Input records START
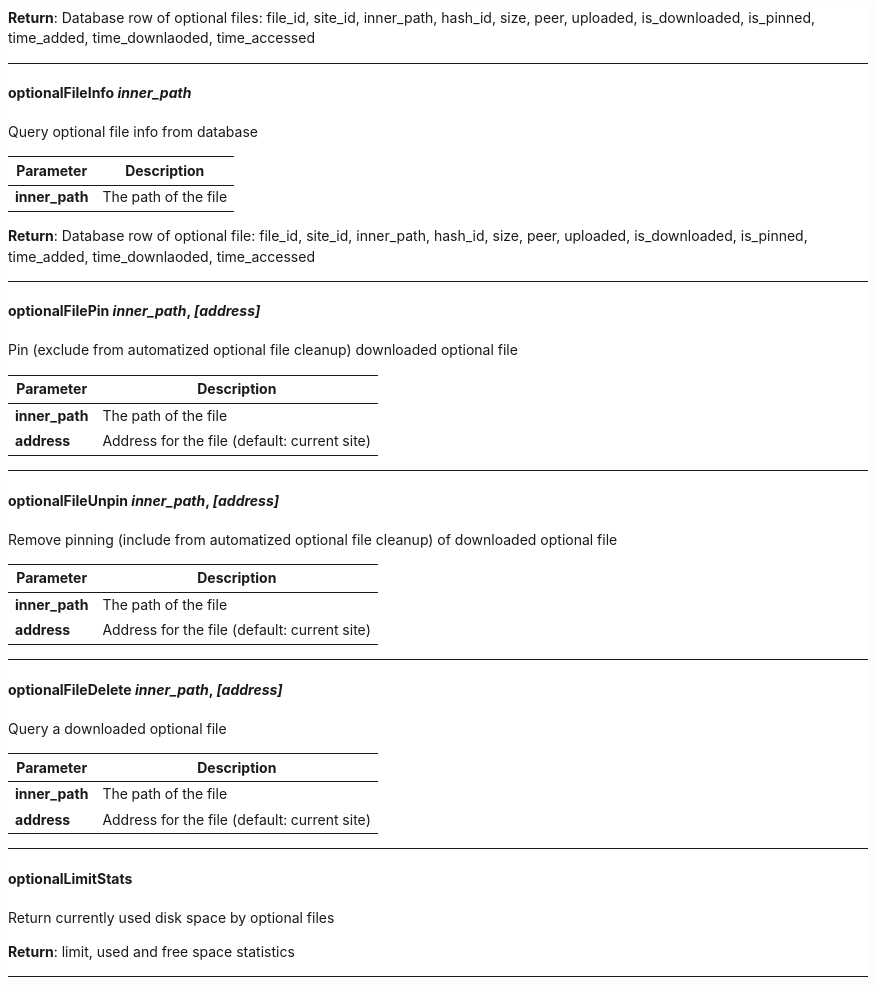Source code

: **Return**: Database row of optional files: file_id, site_id, inner_path, hash_id, size, peer, uploaded, is_downloaded, is_pinned, time_added, time_downlaoded, time_accessed

---

#### optionalFileInfo _inner_path_

Query optional file info from database

Parameter            | Description
                 --- | ---
**inner_path**       | The path of the file

**Return**: Database row of optional file: file_id, site_id, inner_path, hash_id, size, peer, uploaded, is_downloaded, is_pinned, time_added, time_downlaoded, time_accessed

---

#### optionalFilePin _inner_path_, _[address]_

Pin (exclude from automatized optional file cleanup) downloaded optional file

Parameter            | Description
                 --- | ---
**inner_path**       | The path of the file
**address**          | Address for the file (default: current site)

---

#### optionalFileUnpin _inner_path_, _[address]_

Remove pinning (include from automatized optional file cleanup) of downloaded optional file

Parameter            | Description
                 --- | ---
**inner_path**       | The path of the file
**address**          | Address for the file (default: current site)

---

#### optionalFileDelete _inner_path_, _[address]_

Query a downloaded optional file

Parameter            | Description
                 --- | ---
**inner_path**       | The path of the file
**address**          | Address for the file (default: current site)

---

#### optionalLimitStats

Return currently used disk space by optional files

**Return**: limit, used and free space statistics

---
Input records END
Task prompt >> Copy out all lines of the listing above that include "uploaded".

Result for this exercise >>
: **Return**: Database row of optional files: file_id, site_id, inner_path, hash_id, size, peer, uploaded, is_downloaded, is_pinned, time_added, time_downlaoded, time_accessed
**Return**: Database row of optional file: file_id, site_id, inner_path, hash_id, size, peer, uploaded, is_downloaded, is_pinned, time_added, time_downlaoded, time_accessed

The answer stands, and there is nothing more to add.